Pam: I have a whole chapter in the book that asks the question, “What’s a parent to do?” Every parent will be different, just as each of their children will be different. And remember, we can only be in the driver’s seat of our own life. So, I’d suggest the first thing parents can do is look at what we’re modeling, the things we’re prioritizing, and the kinds of messages we’re sending to our kids. Are we modeling our own aliveness? Are we doing things that make our hearts sing and light up? When it comes to our kids, are we constantly monitoring their performance—checking in about homework, tests, and grades? Or are we asking about friends, interests, and their personal well-being? Are we building a community of support that our kids have access to?

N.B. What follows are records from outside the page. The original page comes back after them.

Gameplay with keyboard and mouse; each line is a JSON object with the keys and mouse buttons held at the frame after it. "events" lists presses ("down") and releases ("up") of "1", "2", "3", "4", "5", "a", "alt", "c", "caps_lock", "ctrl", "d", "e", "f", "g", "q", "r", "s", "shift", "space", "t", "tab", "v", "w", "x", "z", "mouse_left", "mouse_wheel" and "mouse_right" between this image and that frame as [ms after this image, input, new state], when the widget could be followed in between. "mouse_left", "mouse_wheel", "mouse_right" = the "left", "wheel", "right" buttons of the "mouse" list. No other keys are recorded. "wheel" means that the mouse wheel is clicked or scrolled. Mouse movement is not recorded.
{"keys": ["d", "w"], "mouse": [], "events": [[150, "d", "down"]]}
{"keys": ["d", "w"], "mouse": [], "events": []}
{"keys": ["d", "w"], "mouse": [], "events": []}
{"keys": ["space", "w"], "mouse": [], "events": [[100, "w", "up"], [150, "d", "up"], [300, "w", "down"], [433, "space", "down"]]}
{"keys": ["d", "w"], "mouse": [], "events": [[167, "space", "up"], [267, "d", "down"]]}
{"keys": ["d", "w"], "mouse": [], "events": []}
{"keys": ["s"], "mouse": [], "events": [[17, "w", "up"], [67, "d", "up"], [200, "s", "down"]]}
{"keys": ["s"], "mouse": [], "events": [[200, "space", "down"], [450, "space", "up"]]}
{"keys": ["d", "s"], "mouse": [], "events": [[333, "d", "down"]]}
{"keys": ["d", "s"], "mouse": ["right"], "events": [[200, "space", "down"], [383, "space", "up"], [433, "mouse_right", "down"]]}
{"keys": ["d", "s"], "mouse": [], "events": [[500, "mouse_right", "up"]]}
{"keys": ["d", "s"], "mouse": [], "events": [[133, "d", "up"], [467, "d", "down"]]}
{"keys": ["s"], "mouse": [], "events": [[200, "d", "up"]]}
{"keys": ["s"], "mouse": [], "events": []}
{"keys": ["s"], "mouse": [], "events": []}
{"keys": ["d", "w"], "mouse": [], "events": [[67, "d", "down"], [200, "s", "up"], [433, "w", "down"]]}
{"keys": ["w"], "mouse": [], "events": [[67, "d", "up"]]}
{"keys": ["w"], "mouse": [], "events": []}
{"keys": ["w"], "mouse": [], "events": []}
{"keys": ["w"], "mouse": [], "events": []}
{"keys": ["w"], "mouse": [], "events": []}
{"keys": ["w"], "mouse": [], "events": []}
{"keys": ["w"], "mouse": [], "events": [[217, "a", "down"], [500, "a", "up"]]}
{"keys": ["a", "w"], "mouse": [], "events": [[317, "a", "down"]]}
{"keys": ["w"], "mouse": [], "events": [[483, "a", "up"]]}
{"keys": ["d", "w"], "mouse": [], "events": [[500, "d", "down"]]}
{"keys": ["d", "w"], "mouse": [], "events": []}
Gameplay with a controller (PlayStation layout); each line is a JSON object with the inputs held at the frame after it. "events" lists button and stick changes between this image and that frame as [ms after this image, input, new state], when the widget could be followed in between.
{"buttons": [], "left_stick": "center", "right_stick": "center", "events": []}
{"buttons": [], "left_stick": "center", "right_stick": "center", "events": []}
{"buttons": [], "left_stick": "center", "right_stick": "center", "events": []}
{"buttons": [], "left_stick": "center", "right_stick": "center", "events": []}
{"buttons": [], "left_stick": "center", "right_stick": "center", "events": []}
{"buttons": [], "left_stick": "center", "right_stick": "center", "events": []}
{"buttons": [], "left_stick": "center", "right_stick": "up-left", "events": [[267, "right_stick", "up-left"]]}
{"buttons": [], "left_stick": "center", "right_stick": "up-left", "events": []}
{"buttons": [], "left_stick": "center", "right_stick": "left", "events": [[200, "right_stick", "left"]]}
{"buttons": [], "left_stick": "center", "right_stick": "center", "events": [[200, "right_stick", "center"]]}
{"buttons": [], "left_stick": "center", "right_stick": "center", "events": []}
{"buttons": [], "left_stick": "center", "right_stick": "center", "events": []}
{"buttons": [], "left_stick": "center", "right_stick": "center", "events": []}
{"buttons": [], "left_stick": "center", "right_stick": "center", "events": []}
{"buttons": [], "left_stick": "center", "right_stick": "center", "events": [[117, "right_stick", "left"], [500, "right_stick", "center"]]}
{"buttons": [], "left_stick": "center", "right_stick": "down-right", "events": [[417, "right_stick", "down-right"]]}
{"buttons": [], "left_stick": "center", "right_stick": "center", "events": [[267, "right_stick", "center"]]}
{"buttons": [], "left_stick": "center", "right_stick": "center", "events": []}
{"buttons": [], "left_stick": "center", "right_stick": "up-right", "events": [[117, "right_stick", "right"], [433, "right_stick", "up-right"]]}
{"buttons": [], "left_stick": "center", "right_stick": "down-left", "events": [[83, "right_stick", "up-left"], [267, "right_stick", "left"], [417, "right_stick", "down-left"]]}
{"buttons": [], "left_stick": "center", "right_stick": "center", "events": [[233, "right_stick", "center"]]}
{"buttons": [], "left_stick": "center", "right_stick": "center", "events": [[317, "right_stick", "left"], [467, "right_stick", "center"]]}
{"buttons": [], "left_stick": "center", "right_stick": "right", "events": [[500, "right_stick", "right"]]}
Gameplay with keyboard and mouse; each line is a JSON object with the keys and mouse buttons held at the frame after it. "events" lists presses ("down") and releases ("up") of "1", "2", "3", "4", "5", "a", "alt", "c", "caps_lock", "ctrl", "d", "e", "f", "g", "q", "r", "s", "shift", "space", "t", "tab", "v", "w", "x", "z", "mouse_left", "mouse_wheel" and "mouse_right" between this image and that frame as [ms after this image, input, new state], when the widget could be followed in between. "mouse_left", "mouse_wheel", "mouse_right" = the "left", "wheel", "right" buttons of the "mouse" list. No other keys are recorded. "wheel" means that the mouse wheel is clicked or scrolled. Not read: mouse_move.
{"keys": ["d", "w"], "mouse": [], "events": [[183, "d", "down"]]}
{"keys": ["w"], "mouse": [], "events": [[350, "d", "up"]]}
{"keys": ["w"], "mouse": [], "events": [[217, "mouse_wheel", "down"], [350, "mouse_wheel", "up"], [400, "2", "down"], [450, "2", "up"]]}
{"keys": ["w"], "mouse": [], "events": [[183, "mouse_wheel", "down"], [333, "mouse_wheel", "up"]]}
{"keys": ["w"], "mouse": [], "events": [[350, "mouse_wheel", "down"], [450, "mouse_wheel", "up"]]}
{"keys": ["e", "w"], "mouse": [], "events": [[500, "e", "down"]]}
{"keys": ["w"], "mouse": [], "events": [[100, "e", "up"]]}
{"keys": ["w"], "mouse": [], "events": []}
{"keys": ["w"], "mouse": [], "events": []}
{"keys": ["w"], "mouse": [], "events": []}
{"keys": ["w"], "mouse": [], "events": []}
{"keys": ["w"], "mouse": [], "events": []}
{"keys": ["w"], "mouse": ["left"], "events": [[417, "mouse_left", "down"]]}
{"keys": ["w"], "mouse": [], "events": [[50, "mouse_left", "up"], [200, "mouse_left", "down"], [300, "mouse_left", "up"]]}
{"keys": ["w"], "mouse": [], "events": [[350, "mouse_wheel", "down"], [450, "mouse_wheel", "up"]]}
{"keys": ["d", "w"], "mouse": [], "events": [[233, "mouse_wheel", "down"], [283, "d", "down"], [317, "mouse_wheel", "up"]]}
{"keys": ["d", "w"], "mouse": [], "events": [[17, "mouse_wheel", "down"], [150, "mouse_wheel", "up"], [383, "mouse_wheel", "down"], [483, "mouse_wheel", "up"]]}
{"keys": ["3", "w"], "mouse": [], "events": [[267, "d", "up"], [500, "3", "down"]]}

For my family, dinner hour was sacred. That was where our family gathered. That’s where we talked about every issue under the sun—where they could learn to use their voice, and listen—which, trust me, was the hardest part. The dinner table can be a learning environment where relationships are prioritized. We were also lucky to have four grandparents near us. If there was a birthday on a weeknight, we celebrated. Homework didn’t matter in those treasured moments. These are things my family valued, and we made the trade-offs necessary to create the time. It will look different for each family, depending on their needs, the needs of their children, and the values they hold as individuals and as a family.
Q: Do you have advice for parents who might be nervous about providing their kids the freedom to explore their communities at a younger age?
Pam: As the mother of three daughters, I can completely relate to this nervousness. But love is greater than fear. Keeping them in creates fragility and doesn’t allow them to build the critical skills they need to navigate life. Our kids are home for maybe 20 years, but then they have another 60 or 80 years where they’re on their own, and that’s what we need to prepare them for. There are going to be times when they’re uncomfortable—and when we’re uncomfortable as parents—but that’s part of growth and part of life. It is how we go from who we are to what we can become.
Author and security specialist Gavin de Becker writes that our intuition is our most valuable resource in determining whether a situation is safe or not. If we teach our kids to turn that off and not trust themselves, or not have people that they can trust, they don’t develop that skill. The wonderful part of how B-Unbound is structured is that co-navigators (adult advisors) are there to ensure that young people have a trusted person if they are in need. By living and learning in the real world, they can build their own decision-making skills and learn to listen to their intuition for guidance when they are navigating life fully on their own.
Q: What gives you hope about the future of education in the United States?
Pam: There are a lot of bright spots throughout the country that give me hope. I continue to be inspired by the students, parents, educators, and community members working together to create this much-needed paradigm shift. For instance, Big Picture Learning has accomplished so much by honoring the dignity of each student, and enabling the parents and community to have a key role in their learning journey. There’s the Bluedoor Community in Auburn, California, with independent teachers and homeschooler parents, where kids can take classes but also learn out in the community. There’s Habitat for Aviation in Vermont, where kids are exploring their aviation interests in really powerful ways. And so many others I could go on about. There are a lot of people out there who see there’s a different way to do things, and they’re working to make that a reality.
Whether a kid likes gardening, or playing guitar, or fishing, we need to nurture those interests. It doesn’t have to be tied to a career. Someone might be out fishing and notice pollution in the water, sparking an interest in environmental science. That’s learning! Those are the bridges B-Unbound is aiming to build for young people. And as more people embrace different types of real-world learning experiences, we’ll begin to see our children and communities flourish in unbelievable and exciting ways.